Asymmetric relationships between proteins shape genome evolution
- Equal contributors
Center for Molecular and Biomolecular Informatics, Nijmegen Center for Molecular Life Sciences, Radboud University Nijmegen Medical Center, Geert Grooteplein 26-28, 6525 GA, Nijmegen, The Netherlands
Genome Biology 2009, 10:R19 doi:10.1186/gb-2009-10-2-r19Published: 12 February 2009
The relationships between proteins are often asymmetric: one protein (A) depends for its function on another protein (B), but the second protein does not depend on the first. In metabolic networks there are multiple pathways that converge into one central pathway. The enzymes in the converging pathways depend on the enzymes in the central pathway, but the enzymes in the latter do not depend on any specific enzyme in the converging pathways. Asymmetric relations are analogous to the “if->then” logical relation where A implies B, but B does not imply A (A->B).

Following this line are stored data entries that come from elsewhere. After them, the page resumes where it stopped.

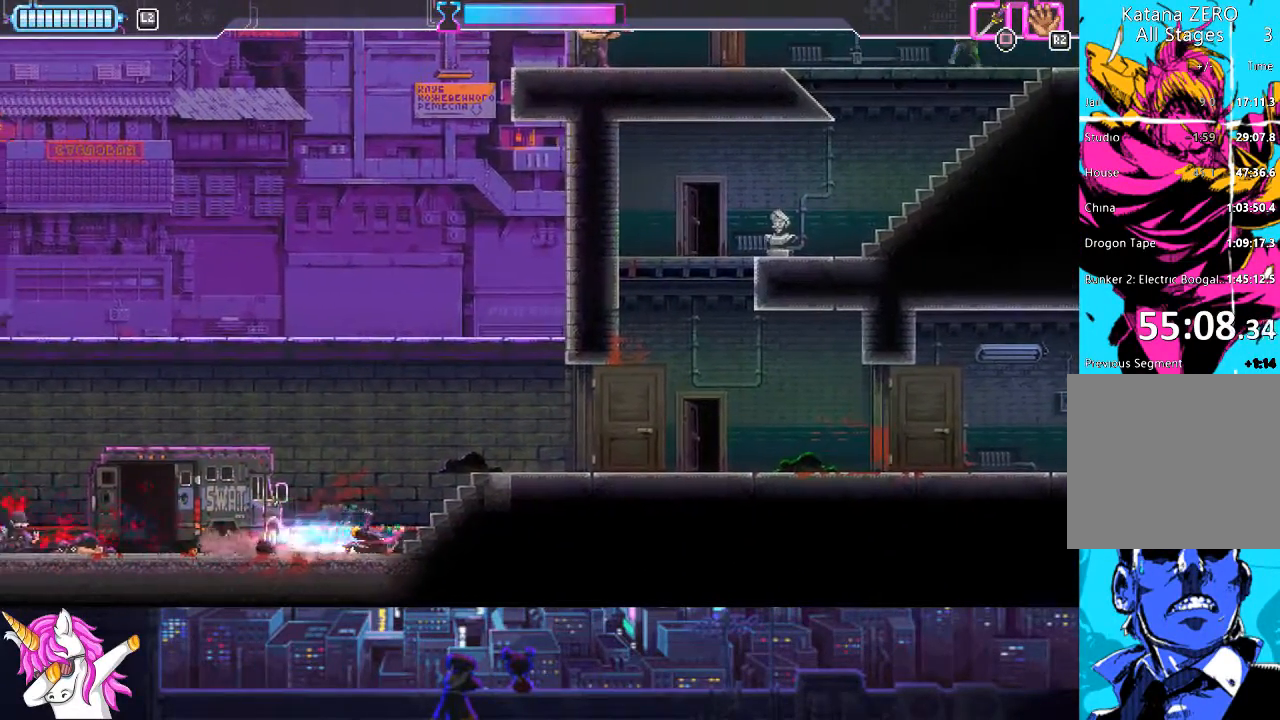
{"buttons": ["DPAD_RIGHT"], "left_stick": "center", "right_stick": "center", "events": [[253, "CIRCLE", "down"], [422, "CIRCLE", "up"]]}
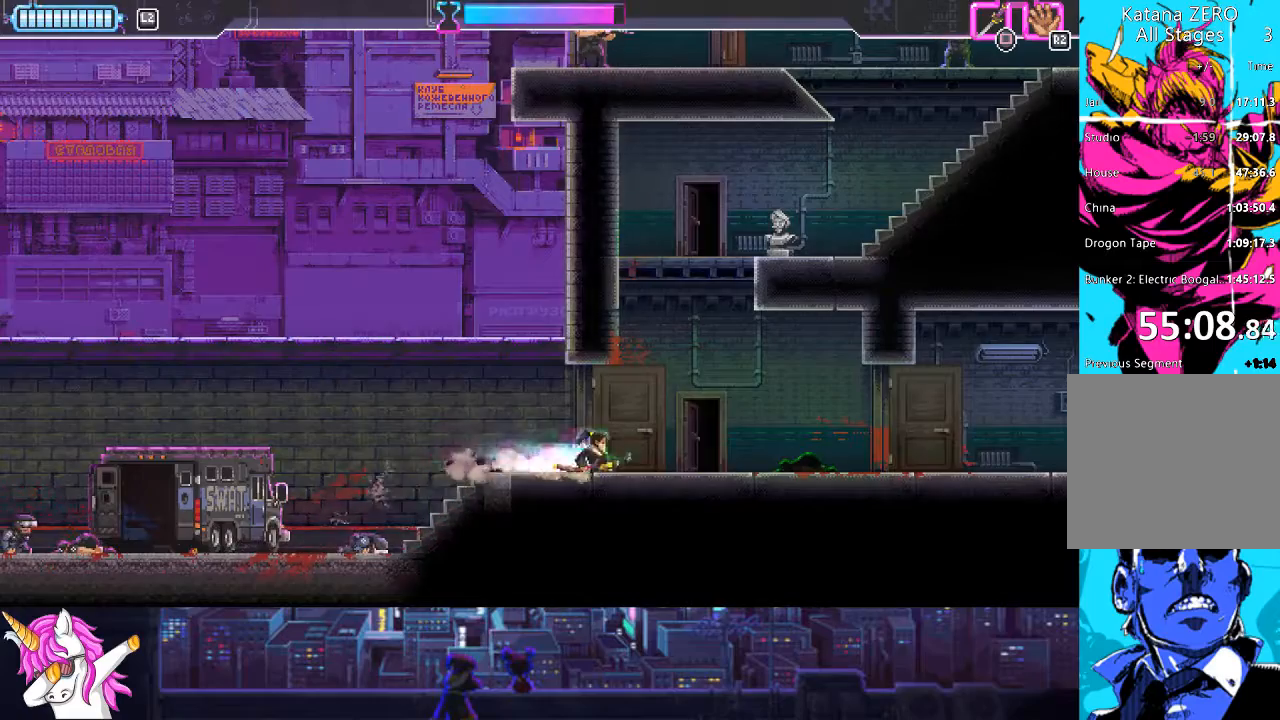
{"buttons": ["CROSS", "SQUARE", "DPAD_UP"], "left_stick": "center", "right_stick": "center", "events": [[135, "CROSS", "down"], [219, "DPAD_RIGHT", "up"], [321, "DPAD_UP", "down"], [506, "SQUARE", "down"]]}
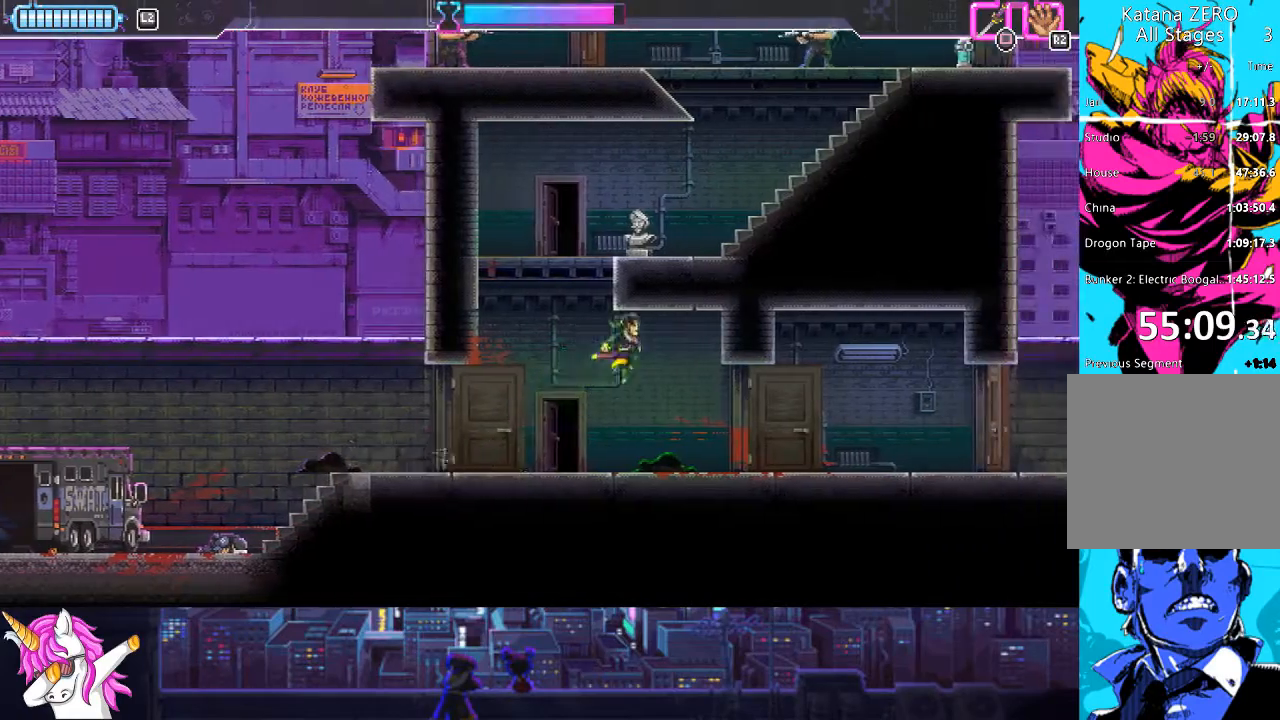
{"buttons": [], "left_stick": "center", "right_stick": "center", "events": [[203, "DPAD_LEFT", "down"], [254, "DPAD_UP", "up"], [287, "SQUARE", "up"], [321, "CROSS", "up"], [473, "DPAD_LEFT", "up"]]}
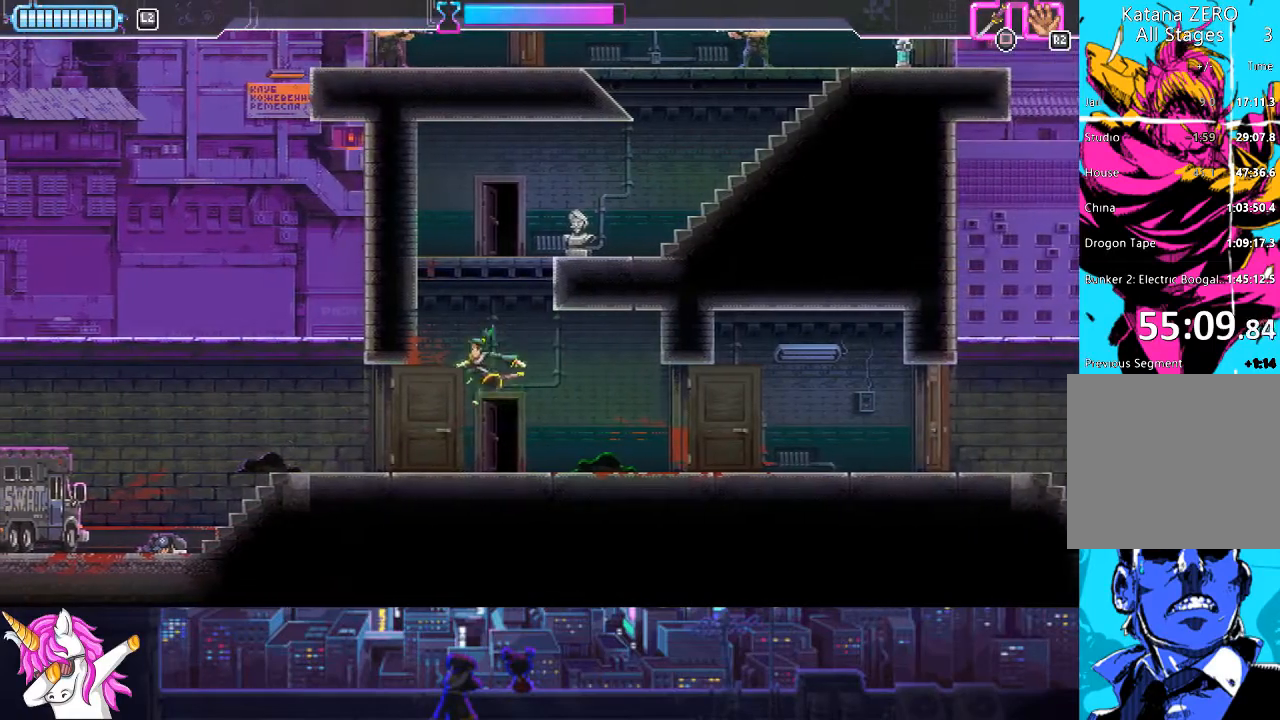
{"buttons": ["CROSS", "DPAD_UP"], "left_stick": "center", "right_stick": "center", "events": [[51, "DPAD_RIGHT", "down"], [219, "CROSS", "down"], [219, "DPAD_RIGHT", "up"], [473, "DPAD_UP", "down"]]}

We show that the majority of relationships between enzymes in metabolic flux models of metabolism in Escherichia coli and Saccharomyces cerevisiae are asymmetric. We show furthermore that these asymmetric relationships are reflected in the expression of the genes encoding those enzymes, the effect of gene knockouts and the evolution of genomes. From the asymmetric relative dependency, one would expect that the gene that is relatively independent (B) can occur without the other dependent gene (A), but not the reverse. Indeed, when only one gene of an A->B pair is expressed, is essential, is present in a genome after an evolutionary gain or loss, it tends to be the independent gene (B). This bias is strongest for genes encoding proteins whose asymmetric relationship is evolutionarily conserved.
The asymmetric relations between proteins that arise from the system properties of metabolic networks affect gene expression, the relative effect of gene knockouts and genome evolution in a predictable manner.